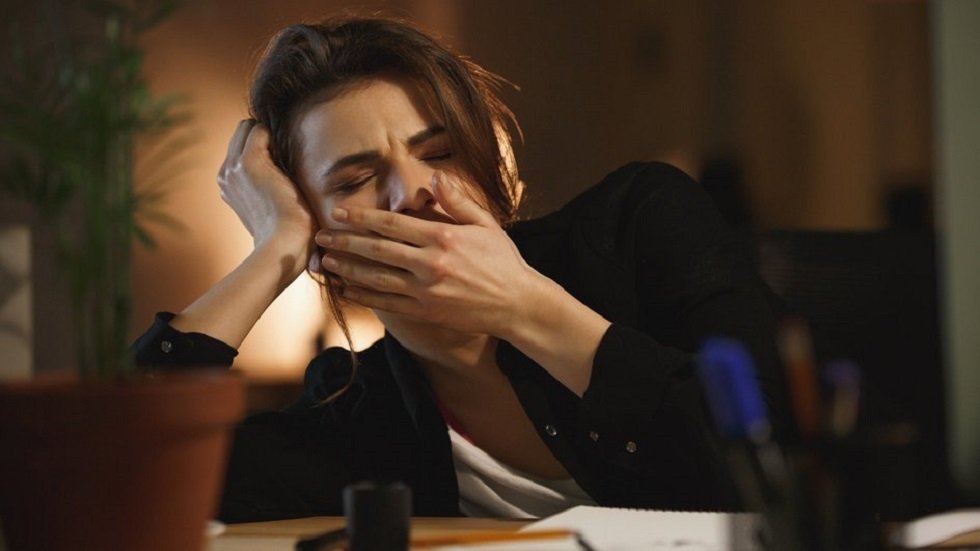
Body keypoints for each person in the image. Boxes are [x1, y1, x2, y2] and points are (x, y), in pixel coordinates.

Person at [133, 16, 787, 522]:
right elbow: (133, 480)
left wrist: (525, 308)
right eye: (355, 180)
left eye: (440, 152)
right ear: (320, 238)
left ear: (489, 166)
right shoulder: (354, 410)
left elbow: (780, 463)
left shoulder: (638, 224)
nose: (413, 191)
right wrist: (274, 250)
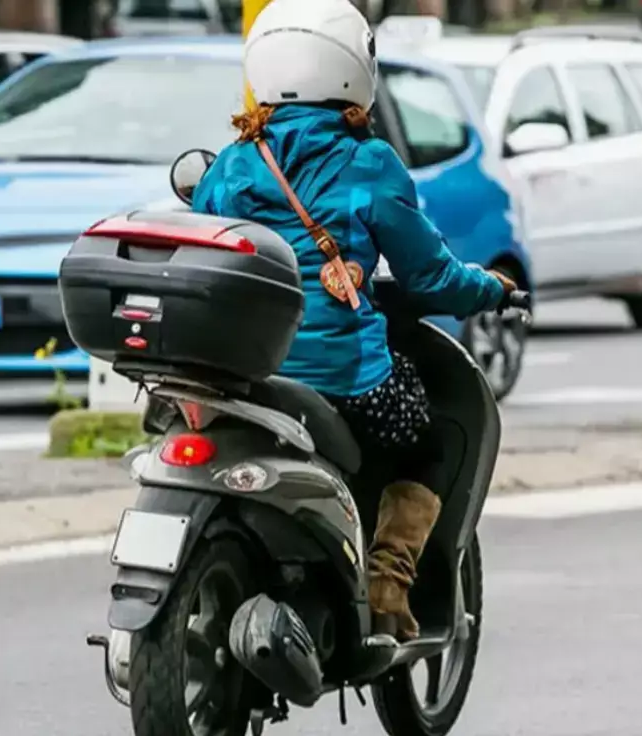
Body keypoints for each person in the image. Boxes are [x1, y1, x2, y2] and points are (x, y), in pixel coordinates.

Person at [190, 0, 517, 642]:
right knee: (431, 440)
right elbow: (430, 276)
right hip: (342, 378)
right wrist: (489, 289)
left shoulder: (231, 164)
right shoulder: (367, 163)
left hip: (243, 376)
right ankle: (388, 582)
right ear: (352, 69)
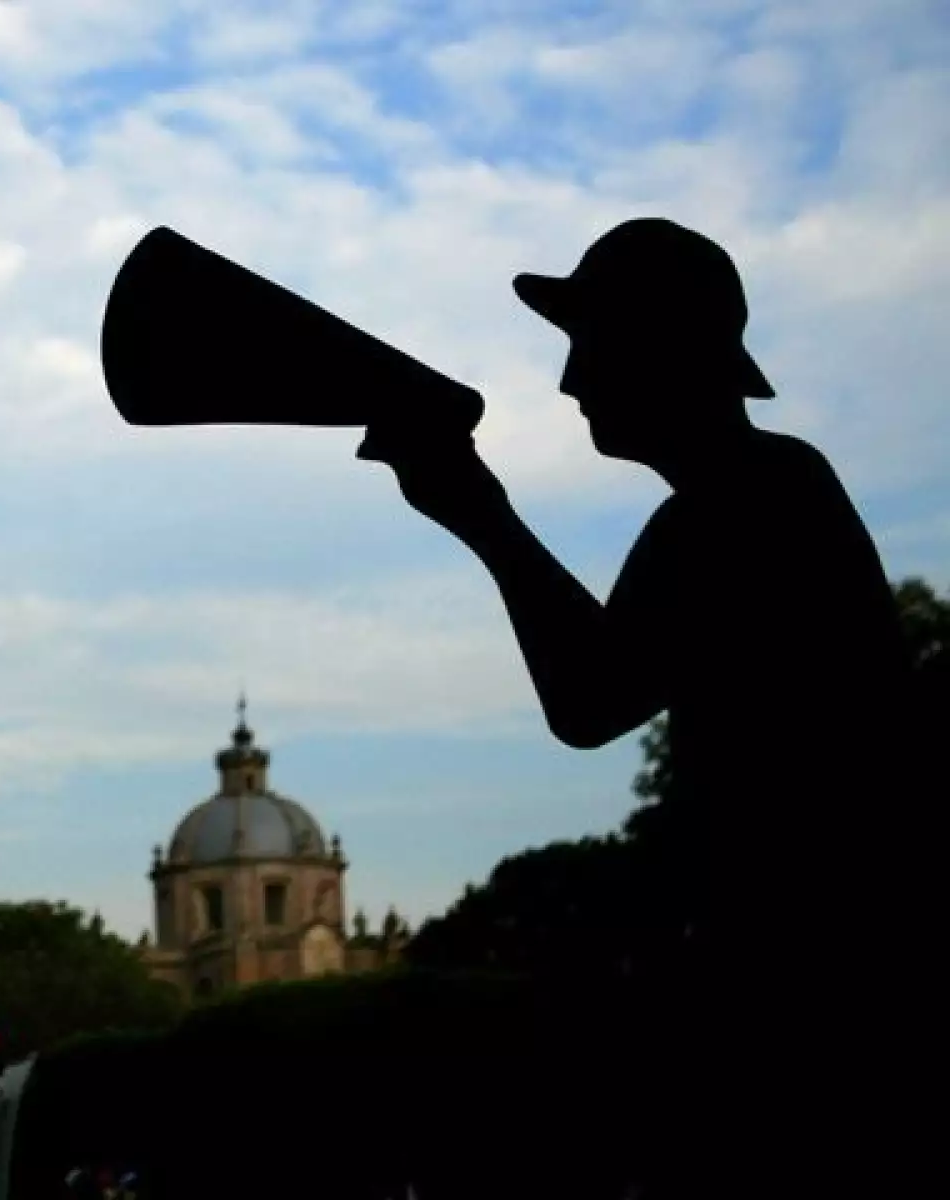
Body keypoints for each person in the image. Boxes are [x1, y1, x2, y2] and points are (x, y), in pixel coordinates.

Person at [358, 217, 927, 1194]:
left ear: (656, 350)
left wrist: (480, 512)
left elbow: (588, 699)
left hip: (805, 1004)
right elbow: (600, 691)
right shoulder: (758, 491)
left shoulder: (745, 500)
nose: (571, 380)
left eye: (588, 344)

########################################

▶ **WORK REQUEST**
Copy only this, please: the line with "right shoulder: (367, 163)" and every line after it through the end of the data, with no pictures.

▶ **ANSWER TO THIS PROBLEM**
right shoulder: (367, 163)
left hip: (243, 376)
right ankle: (388, 582)
right ear: (352, 69)
Body keypoints for each person in the image. Boxes are [x1, y1, x2, y2] and points are (x, y), in pixel coordinates.

Person at [358, 217, 927, 1194]:
left ear: (656, 350)
left wrist: (480, 512)
left elbow: (588, 699)
left hip: (805, 1004)
right elbow: (600, 691)
right shoulder: (758, 491)
left shoulder: (745, 500)
nose: (571, 380)
left eye: (588, 344)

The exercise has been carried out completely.